Who: Aubrey Rois What: Alter switch narrative Where: A downtown parking bay When: The night before Halloween Warnings/Rating: Violence
Robb was not happy. He was lingering in the background, with nothing but stony silence to offer. That’s a new one, Aubrey thought drily, feeling the cold waves of the other man’s disapproval radiating throughout his mind and chilling him to the bone. He wound his way through the shadowy corners of the parking structure, slipping between Cadillacs and Fords so swiftly that the soles of his black boots barely made a sound against the concrete beneath him. His target was drunk, stumbling and weaving his way towards the car he’d parked haphazardly across three spaces. He had certainly been tipsy when he’d arrived at the lot and headed off to the bar, and now Aubrey suspected that this man was closer to shitfaced.
Of course, this made him a hell of a lot easier to tail than if he’d been sober. Aubrey managed to duck out from behind a pickup and crept up behind the man without notice, pulling his silenced pistol from within his jacket and jamming the tip of the barrel against the man’s spine.
“Move,” he said softly, barely more than a breath against the back of a neck. Aubrey gave him a bit of a shove to get him moving and followed close behind into the darkest corner of the parking bay, cordoned off by warning tape and construction equipment. The man stumbled over a pile of broken concrete and fell to his hands and knees, and Aubrey stood over him, calm and still with his gun pointed right at the back of that blonde, balding head. He had gotten a tip-off from one of the thugs that he paid off now and then to pass him info, a hint that there was a man who had something to do with the murder of Aubrey’s father. There had been a picture, too – a mugshot that showed the man’s beady eyes and pointed chin and an ugly scar across his forehead.
The man lasted for nearly ten minutes while Aubrey tried to interrogate him - try being the operative word. No matter how clearly he threatened or bribed, the thug denied any knowledge and stammered his innocence.

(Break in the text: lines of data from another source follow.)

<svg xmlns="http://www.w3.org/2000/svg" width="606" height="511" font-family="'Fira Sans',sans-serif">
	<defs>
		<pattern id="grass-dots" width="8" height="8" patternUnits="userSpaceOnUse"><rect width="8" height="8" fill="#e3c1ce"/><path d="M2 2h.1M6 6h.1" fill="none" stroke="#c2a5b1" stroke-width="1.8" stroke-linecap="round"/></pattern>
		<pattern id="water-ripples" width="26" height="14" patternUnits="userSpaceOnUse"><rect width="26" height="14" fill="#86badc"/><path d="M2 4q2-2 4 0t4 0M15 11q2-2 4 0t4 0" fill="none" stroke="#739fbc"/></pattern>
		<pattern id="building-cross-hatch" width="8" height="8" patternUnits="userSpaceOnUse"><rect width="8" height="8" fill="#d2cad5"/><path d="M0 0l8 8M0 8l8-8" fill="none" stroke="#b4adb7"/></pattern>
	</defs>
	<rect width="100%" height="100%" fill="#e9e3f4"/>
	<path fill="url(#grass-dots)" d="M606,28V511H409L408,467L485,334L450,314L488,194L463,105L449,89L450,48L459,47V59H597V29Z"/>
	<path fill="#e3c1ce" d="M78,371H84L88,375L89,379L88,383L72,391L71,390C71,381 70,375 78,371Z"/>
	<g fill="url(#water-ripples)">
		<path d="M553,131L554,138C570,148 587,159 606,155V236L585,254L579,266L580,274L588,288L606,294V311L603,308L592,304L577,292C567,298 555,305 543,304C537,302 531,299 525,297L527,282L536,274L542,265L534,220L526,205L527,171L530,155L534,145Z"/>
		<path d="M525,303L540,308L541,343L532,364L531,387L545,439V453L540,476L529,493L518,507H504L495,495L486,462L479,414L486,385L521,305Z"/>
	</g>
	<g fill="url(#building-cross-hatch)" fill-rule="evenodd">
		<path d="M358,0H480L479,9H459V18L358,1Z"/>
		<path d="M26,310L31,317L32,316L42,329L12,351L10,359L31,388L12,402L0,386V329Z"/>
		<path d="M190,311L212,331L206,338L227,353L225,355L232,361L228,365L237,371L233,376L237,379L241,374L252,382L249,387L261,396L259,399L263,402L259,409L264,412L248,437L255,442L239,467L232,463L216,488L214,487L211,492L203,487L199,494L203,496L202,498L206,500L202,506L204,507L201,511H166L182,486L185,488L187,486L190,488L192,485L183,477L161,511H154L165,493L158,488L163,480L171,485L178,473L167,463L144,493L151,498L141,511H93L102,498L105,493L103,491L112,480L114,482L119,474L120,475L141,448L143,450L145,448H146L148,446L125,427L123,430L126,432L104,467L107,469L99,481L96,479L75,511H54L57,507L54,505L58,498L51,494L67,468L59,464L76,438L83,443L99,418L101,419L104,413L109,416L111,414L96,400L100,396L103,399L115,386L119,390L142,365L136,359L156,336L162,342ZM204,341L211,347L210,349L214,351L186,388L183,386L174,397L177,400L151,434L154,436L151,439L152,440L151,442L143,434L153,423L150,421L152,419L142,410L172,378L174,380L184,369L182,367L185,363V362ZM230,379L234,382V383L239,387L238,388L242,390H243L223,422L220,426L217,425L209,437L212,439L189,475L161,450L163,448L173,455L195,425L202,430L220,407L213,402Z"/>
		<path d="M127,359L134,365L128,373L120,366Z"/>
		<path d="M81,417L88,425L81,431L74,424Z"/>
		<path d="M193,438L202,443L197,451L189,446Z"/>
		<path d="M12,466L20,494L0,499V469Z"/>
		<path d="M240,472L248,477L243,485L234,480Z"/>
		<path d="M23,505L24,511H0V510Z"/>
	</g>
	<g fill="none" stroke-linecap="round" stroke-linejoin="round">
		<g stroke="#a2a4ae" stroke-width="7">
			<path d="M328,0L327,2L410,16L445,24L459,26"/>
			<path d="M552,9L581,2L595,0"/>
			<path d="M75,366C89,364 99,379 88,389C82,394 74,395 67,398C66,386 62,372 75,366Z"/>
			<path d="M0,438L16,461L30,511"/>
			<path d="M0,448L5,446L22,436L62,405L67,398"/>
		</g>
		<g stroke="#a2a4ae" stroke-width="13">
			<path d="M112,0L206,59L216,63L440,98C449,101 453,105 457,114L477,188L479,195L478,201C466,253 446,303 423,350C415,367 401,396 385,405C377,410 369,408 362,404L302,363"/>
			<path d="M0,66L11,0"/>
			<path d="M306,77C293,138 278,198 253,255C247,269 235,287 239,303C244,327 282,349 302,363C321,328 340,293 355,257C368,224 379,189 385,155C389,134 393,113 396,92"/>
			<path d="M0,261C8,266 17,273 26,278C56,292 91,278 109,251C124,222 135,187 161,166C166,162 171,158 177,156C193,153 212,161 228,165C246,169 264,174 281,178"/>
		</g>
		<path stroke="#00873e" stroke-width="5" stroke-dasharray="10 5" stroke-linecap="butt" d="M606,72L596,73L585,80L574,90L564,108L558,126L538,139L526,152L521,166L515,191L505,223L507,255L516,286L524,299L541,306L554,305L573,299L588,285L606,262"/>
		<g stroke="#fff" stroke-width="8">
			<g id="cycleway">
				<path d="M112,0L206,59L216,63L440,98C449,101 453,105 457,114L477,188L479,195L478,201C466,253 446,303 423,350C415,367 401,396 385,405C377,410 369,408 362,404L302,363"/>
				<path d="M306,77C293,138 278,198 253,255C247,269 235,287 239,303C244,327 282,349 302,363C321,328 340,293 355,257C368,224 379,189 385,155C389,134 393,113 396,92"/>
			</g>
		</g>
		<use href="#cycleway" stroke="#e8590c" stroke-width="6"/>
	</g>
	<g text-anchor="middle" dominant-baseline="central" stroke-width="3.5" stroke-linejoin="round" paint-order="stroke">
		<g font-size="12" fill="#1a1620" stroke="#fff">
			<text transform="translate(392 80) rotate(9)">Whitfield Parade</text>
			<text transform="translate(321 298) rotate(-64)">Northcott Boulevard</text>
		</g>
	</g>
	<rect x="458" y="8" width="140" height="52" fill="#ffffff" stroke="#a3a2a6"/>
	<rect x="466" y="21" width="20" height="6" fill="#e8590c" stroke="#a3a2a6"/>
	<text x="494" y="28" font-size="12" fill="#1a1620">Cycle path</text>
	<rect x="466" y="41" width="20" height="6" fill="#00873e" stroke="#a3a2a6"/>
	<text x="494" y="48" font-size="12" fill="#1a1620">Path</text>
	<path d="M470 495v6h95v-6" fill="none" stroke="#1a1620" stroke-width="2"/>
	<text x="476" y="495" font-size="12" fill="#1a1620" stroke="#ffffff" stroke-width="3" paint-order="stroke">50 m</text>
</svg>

Innocence. Right. That was a sick joke.
Aubrey’s patience was growing thin, and there was a hot rage bubbling up in his throat that wanted to escape. All it took was one too many unanswered questions, one too many denials, and then he was pulling the trigger. The man was there, and then he wasn’t. A lost burden.
But something was off. When Aubrey rolled the man over with a kick, he saw no pointed chin and no gruesome scar slashing his brow in half. Aubrey ripped the photo from his pocket and his heart sank. A quick perusal of the man’s wallet and I.D. confirmed Aubrey’s worst fear - he had the wrong man. He was not innocent – still a mob thug with dirty hands, still dangerous scum that had been kicked out of the bar after he’d been discovered in the bathroom with a bloodied, crying girl - but he truly didn’t know anything about the murder of Aubrey’s father. And in that instant, Aubrey felt Robb… leave. He was just gone, leaving an emptiness in his wake when only a moment before he had been hovering somewhere in the background.
My name is Henry. The words flashed across Aubrey’s mind, written somewhere behind his eyes in an elegant script, and Aubrey nearly dropped his gun. He saw the image of a man’s hand in an elegant glove, outstretched. Do not weep, for you must be strong. You are not alone.